In other words, capital still precedes economic models.

This asymmetry (immediate expenses, deferred revenues) is the classic fuel of a speculative bubble.

Current symptoms of a bubble in formation

SymptomsCurrent event
Extreme stock market concentrationThe « Magnificent Seven » represent over 35% of S&P 500higher than 2000.
Infrastructure developmentTitles related to GPUs, data centers or cooling exchange to multiples > 50 x.
Effect of mimicryAll companies claim an "IA plan" to seduce investors.
Energy voltagesPower supply constraints become the main obstacle to growth.
Unbalanced economyUS growth is artificially supported by AI technology enhancements.

These signals recall the excesses of the years 1999–2000: Anticipation of earnings far exceeds their materialization.

What differentiates (again) the IA bubble from the previous

However, the comparison should be nuanced.

Current leaders (Microsoft, Alphabet, NVIDIA, Amazon) have solid cash, real profits and tangible assets.

Data centres and energy infrastructure are Reusable for other activities (cloud, cybersecurity, hosting). Their use value will therefore not collapse to zero, even in the event of a slowdown.

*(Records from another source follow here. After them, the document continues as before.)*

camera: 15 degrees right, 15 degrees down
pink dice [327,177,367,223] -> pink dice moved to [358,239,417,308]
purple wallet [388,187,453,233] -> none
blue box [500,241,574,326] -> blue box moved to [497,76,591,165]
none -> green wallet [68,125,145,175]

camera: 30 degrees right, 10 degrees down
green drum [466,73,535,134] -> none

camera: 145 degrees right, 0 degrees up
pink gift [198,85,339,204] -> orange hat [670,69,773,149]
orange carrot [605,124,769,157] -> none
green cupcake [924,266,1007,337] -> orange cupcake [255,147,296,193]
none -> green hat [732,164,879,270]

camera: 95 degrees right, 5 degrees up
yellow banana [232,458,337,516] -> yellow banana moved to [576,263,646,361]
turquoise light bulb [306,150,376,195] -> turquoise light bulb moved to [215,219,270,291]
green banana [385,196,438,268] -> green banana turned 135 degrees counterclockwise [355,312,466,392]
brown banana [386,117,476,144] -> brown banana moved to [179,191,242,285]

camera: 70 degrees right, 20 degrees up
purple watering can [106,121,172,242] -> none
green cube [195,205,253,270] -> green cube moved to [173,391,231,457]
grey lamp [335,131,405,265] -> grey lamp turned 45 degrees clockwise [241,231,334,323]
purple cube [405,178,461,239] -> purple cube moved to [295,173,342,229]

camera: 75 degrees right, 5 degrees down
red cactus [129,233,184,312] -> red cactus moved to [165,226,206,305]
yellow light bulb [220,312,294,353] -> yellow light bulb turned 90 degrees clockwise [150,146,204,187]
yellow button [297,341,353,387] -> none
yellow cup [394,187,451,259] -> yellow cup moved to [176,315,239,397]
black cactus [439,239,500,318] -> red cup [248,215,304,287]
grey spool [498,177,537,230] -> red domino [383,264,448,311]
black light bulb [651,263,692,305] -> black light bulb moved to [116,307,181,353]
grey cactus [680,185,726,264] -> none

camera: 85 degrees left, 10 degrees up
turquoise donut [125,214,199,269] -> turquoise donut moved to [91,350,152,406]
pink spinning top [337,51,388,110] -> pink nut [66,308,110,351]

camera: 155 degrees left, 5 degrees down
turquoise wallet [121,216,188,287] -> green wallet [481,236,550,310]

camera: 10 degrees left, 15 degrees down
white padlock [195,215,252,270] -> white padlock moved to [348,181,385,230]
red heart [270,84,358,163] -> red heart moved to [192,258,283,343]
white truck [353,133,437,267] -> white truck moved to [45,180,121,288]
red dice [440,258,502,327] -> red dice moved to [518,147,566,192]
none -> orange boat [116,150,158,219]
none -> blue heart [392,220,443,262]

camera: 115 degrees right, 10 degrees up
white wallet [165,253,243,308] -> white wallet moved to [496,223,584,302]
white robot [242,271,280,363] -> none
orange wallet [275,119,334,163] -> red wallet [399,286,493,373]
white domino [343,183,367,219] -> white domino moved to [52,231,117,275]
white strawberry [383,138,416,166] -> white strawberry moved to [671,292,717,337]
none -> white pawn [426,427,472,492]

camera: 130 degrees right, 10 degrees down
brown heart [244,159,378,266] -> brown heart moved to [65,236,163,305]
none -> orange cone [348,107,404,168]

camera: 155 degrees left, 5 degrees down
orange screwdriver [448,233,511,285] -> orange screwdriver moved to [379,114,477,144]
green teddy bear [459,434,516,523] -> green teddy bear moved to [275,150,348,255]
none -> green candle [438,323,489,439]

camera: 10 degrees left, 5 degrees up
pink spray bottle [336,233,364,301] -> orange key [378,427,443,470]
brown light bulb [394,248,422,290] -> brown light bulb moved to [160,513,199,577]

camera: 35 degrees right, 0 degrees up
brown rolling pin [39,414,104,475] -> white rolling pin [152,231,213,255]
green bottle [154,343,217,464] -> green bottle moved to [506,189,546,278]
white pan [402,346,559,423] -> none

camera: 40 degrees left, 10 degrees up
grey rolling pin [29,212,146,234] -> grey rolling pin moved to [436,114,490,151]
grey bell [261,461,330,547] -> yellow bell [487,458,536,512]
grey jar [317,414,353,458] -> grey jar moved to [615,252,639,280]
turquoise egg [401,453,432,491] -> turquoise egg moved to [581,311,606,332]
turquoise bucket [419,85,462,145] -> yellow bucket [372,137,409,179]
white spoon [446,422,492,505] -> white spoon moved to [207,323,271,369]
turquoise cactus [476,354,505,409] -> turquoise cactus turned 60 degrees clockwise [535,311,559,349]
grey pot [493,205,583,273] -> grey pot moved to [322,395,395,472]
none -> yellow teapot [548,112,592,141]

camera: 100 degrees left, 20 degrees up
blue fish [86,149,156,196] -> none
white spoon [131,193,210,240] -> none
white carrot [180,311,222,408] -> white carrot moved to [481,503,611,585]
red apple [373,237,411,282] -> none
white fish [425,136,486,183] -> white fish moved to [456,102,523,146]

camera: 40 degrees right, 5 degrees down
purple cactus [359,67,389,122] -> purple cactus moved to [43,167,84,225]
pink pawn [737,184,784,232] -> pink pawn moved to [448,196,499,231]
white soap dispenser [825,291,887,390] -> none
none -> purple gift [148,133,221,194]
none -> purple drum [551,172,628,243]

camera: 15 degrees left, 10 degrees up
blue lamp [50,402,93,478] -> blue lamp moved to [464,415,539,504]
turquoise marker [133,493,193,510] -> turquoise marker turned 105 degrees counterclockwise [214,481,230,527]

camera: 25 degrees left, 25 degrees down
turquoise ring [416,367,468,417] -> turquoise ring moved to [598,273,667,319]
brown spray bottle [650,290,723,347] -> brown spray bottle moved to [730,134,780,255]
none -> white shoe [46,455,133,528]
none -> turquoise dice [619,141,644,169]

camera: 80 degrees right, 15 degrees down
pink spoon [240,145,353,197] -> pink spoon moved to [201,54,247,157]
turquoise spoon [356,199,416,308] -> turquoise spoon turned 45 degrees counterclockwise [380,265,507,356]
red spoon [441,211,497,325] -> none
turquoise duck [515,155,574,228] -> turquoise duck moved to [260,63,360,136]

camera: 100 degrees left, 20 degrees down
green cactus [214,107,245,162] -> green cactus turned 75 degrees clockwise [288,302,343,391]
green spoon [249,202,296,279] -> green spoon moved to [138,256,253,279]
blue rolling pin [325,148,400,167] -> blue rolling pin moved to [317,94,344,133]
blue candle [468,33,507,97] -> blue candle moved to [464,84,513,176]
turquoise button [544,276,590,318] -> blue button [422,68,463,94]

Another major difference is that energy and material constraints play a role here. natural brake role.

The electrical capacity, the land available and the manufacturing of GPUs impose physical limits on packaging, which did not exist during the Internet bubble.

The AI operates in a "real" environment: it is a possible bubble, but backed by tangible industrial foundations.

Possible correction scenarios

Three catalysts could initiate market deflation:

  1. Declining profitability If AI services fail to monetize to the level of investment.
  2. Energy - delays in connection with connection, increased electricity costs, environmental constraints.
  3. Sustained increase in interest rates : more severe updating of future cash flows and contraction of valuations.

A "soft landing" is still possible, but a sudden slowing of the capex or a collapse of a major actor could act as a trigger.

A bubble of anticipation, not pure speculation

Artificial intelligence is not a bubble without substance.

It is the vehicle for a profound transformation of work, production, marketing and research.

But the market anticipated too fast the economic benefits of a technology to be integrated years.

What we are experiencing is not an empty bubble, but an empty bubble. Anticipation bubble : the gap between the potential for disruption and its actual profitability.

It will not necessarily collapse as in 2000, but will slowly deflate As actors distinguish the useful tool from the expensive gadget.

The economic reason for technological enthusiasm

The financial history shows that each major innovation (railway, electricity, Internet) has first generated a speculative euphoria phase.

Artificial intelligence will not escape. His promise is immense; its profitability, still uncertain.

Innovation is never immune to speculation.

The cycles of euphoria and disillusionment are the natural breath of capitalism.

For investors, auditors and managers, caution now requires tangible indicators : cash flows, return on investment, energy efficiency, data center occupancy rates.

Because beyond the technological glamour, the true value of the AI will be measured not at the speed of the advertisements, but at the profitability of the uses.